THE DATA:
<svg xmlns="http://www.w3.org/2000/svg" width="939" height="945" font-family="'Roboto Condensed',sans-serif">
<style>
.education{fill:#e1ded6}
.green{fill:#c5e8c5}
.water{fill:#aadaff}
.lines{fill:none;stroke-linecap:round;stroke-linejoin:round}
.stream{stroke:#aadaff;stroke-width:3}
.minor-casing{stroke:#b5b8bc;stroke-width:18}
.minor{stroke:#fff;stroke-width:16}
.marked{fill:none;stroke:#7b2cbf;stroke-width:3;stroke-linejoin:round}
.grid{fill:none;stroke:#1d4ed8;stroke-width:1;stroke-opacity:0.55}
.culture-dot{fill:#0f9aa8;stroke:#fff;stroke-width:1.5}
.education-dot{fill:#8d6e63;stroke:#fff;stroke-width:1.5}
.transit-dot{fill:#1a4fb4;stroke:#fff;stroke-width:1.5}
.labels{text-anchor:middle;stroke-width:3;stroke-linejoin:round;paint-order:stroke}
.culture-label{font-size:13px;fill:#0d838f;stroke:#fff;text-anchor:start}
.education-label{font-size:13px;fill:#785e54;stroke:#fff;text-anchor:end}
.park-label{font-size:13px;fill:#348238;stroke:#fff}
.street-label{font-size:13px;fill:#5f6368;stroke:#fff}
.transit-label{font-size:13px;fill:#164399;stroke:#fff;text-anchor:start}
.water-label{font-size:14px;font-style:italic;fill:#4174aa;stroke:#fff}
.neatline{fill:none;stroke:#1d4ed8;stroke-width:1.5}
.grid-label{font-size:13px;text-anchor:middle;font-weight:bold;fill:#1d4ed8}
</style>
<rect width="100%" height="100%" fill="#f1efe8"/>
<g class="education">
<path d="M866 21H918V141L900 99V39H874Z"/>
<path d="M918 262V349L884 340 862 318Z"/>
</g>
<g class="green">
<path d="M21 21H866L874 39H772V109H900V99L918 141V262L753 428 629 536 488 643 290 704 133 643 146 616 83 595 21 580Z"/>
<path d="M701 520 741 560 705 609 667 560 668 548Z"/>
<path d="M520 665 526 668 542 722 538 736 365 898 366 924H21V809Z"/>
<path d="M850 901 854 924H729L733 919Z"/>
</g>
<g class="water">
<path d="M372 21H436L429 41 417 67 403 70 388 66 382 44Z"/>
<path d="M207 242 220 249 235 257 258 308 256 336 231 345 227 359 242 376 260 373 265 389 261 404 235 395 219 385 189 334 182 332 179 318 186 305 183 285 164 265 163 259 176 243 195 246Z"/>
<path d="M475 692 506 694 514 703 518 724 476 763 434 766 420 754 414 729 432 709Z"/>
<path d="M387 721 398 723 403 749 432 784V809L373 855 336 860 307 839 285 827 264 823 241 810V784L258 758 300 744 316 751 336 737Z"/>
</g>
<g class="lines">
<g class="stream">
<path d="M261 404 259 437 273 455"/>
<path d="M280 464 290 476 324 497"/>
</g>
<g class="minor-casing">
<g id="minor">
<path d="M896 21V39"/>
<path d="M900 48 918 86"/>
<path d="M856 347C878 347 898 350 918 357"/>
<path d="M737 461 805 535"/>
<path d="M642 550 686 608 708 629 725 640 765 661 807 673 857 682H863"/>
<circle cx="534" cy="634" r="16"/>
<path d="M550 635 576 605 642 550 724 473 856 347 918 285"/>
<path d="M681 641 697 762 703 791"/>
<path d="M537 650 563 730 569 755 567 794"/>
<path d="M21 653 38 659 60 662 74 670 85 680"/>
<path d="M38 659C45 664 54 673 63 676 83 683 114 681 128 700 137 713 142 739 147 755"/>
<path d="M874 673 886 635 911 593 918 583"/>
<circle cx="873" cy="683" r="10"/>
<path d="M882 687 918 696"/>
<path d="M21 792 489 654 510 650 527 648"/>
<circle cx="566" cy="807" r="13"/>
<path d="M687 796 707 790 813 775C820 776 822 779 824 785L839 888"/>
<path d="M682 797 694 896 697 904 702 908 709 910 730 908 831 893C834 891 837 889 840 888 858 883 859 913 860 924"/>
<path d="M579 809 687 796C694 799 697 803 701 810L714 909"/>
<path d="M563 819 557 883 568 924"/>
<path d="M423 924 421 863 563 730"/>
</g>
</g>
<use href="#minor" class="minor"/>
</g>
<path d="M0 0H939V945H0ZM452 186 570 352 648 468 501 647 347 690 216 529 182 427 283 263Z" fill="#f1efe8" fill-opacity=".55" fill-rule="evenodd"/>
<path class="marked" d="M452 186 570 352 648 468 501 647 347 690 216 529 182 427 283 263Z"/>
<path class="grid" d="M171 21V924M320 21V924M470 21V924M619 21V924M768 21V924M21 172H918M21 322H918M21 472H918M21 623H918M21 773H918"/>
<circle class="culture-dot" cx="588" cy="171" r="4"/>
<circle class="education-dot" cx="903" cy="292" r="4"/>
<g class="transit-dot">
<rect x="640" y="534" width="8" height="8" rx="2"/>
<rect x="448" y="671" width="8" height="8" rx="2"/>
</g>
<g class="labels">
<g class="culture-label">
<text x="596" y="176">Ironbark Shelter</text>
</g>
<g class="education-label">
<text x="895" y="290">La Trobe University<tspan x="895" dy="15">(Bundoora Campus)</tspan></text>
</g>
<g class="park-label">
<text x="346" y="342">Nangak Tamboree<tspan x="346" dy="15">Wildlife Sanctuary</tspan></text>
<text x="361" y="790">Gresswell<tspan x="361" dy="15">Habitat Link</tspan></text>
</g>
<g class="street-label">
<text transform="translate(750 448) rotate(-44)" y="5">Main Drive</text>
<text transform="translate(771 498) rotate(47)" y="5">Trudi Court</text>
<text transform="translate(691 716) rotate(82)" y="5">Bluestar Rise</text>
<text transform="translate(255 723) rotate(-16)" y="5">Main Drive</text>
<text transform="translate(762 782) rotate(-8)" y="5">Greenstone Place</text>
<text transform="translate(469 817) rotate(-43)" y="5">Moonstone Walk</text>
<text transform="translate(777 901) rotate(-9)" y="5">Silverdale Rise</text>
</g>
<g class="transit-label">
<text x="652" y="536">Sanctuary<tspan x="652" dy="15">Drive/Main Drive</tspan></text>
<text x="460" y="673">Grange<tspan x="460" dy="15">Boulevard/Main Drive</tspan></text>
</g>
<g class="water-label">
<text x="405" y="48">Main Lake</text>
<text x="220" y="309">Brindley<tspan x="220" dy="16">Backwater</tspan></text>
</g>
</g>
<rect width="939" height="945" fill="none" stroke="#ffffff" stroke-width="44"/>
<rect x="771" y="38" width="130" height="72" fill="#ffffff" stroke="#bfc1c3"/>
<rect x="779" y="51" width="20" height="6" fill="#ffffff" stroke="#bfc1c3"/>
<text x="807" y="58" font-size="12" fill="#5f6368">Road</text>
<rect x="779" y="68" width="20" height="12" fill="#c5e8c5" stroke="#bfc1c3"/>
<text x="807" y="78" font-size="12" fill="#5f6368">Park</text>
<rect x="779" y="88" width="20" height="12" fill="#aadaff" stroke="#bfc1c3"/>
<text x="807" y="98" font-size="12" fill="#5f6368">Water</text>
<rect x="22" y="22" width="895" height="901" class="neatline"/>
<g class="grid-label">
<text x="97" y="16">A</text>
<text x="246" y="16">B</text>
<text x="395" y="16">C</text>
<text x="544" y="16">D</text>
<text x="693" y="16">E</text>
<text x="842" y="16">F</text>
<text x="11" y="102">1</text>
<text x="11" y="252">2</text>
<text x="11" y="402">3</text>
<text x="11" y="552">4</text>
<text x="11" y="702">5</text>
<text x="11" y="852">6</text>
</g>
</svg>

PROBLEM: Wherever the string "lines" occurs in the listing, return the line it sits on.

WRITTEN SOLUTION:
.lines{fill:none;stroke-linecap:round;stroke-linejoin:round}
<g class="lines">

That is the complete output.